Task instructions: The word "Axes" may appear in the records below. Report how many lines contain it, and write nothing besides the number.

Entries supplied:
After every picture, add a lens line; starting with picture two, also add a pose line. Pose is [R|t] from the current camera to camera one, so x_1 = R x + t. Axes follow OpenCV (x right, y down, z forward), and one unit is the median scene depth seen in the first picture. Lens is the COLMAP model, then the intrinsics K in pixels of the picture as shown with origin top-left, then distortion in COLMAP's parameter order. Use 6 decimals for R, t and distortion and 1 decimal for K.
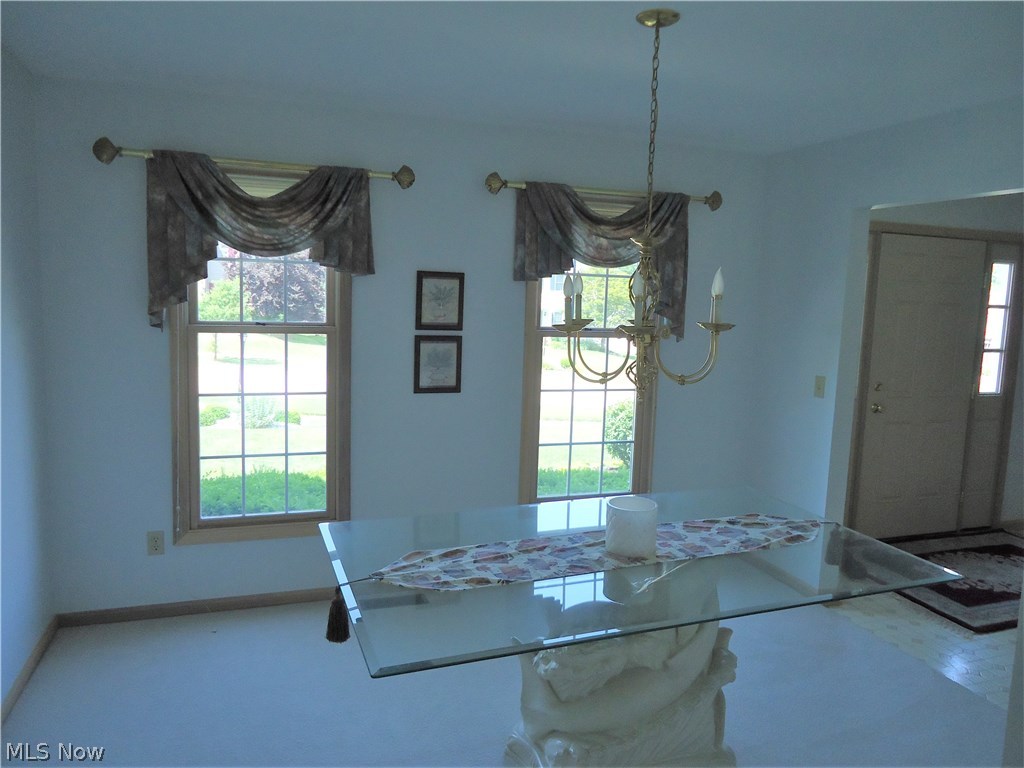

--

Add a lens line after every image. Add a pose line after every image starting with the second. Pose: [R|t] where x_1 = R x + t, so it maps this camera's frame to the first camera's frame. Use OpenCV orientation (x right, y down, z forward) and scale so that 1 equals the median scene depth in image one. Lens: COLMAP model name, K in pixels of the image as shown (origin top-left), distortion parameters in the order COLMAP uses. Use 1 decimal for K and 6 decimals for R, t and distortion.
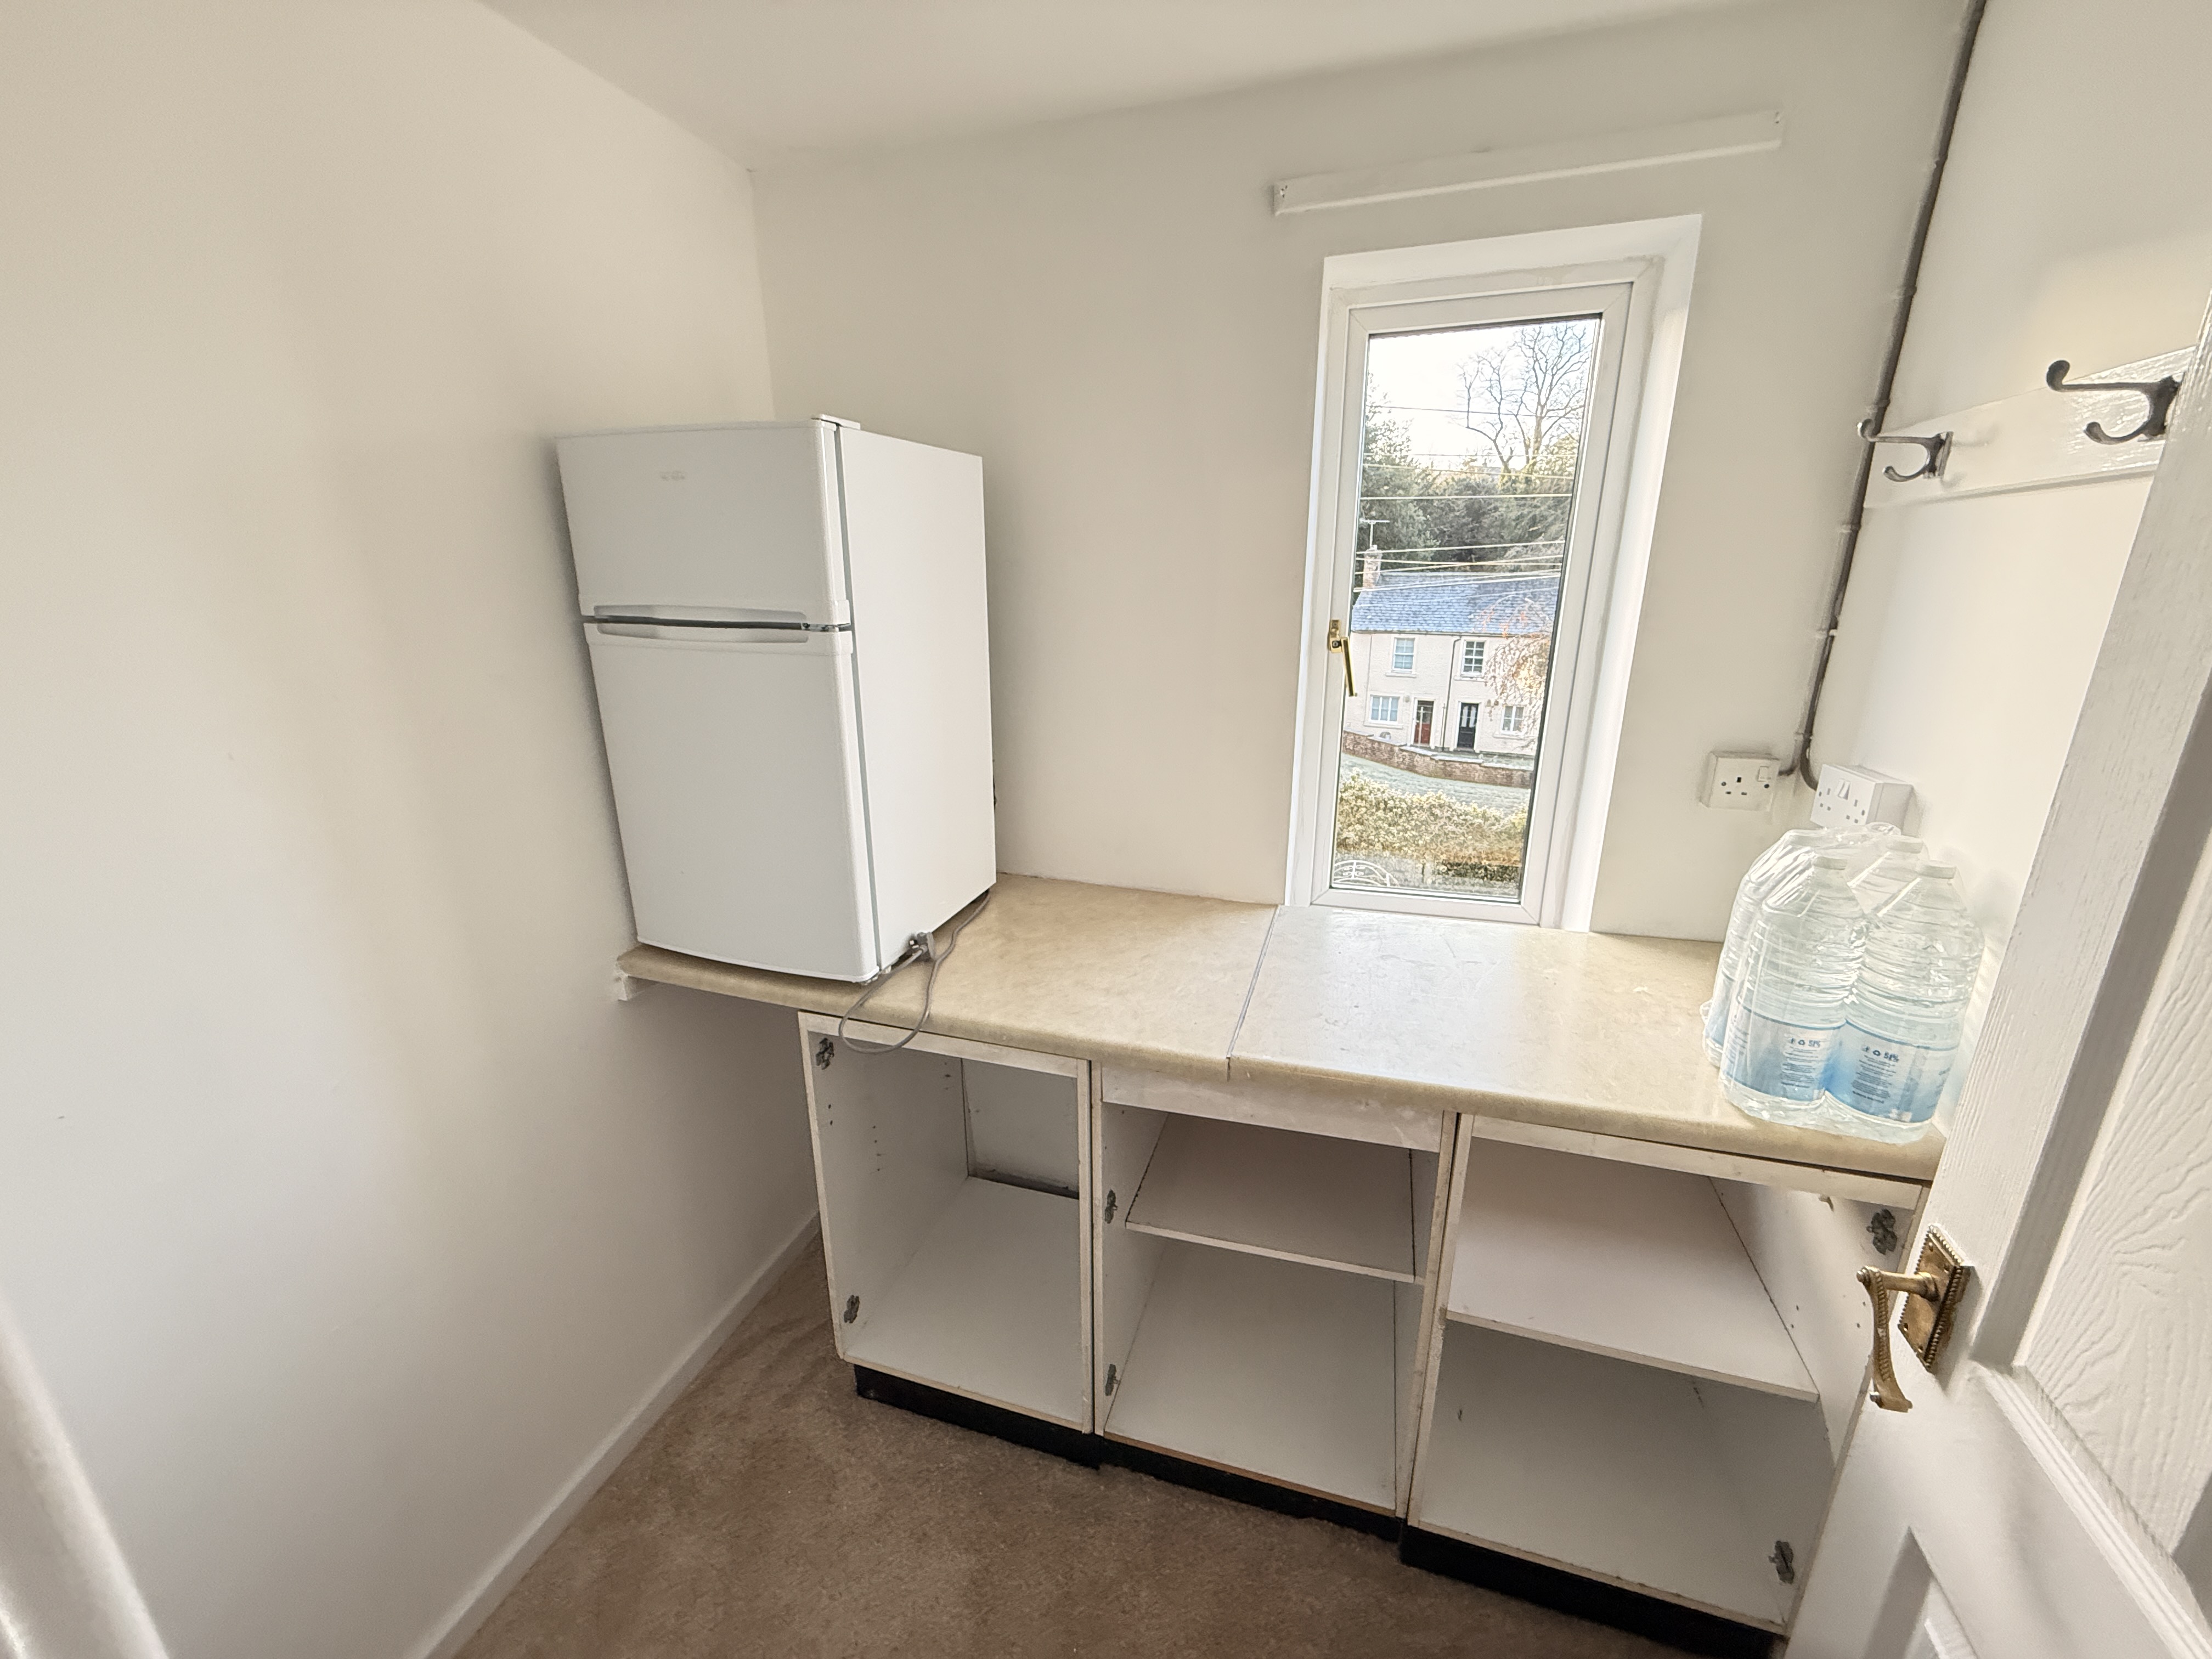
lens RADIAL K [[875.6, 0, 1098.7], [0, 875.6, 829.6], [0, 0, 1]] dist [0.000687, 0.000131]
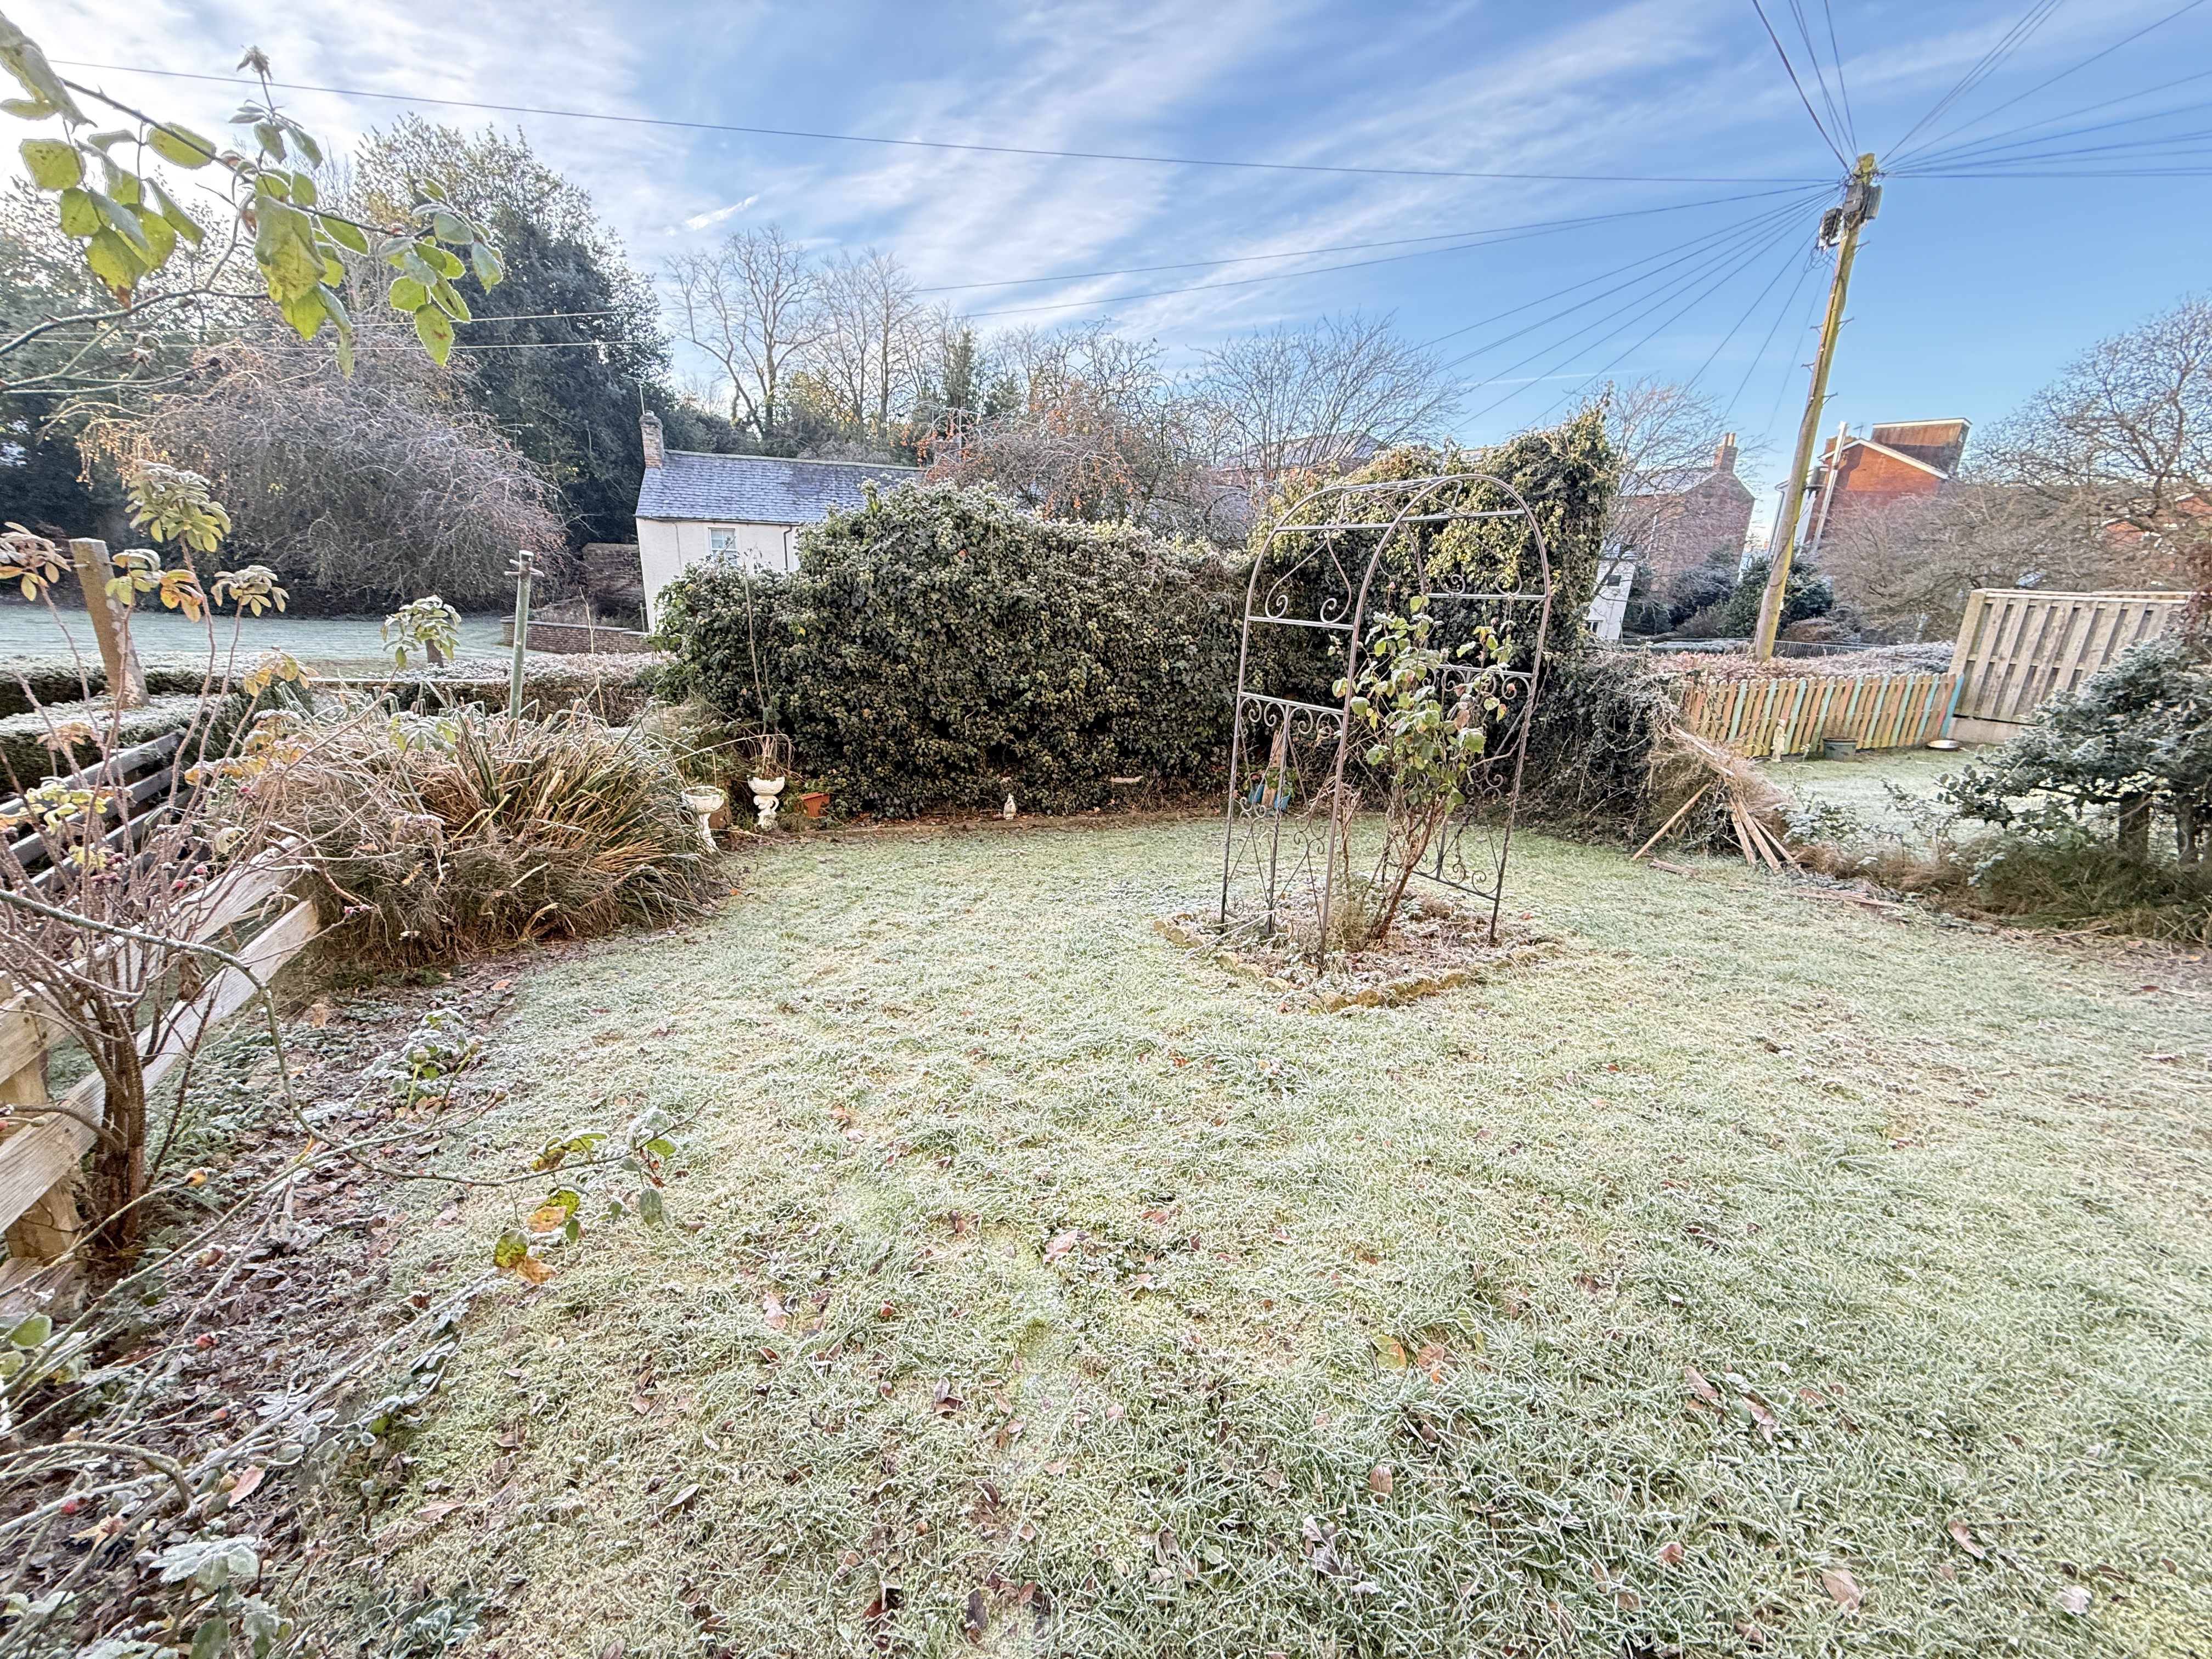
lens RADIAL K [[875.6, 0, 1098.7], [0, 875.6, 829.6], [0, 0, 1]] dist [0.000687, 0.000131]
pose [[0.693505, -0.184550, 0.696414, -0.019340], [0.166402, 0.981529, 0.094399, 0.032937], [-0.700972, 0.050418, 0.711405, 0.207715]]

--

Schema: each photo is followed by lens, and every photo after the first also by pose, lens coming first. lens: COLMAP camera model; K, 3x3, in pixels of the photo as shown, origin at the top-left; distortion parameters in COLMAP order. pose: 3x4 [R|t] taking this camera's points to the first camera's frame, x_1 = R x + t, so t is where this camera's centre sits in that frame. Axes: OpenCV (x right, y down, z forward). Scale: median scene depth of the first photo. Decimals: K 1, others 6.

Answer section: 2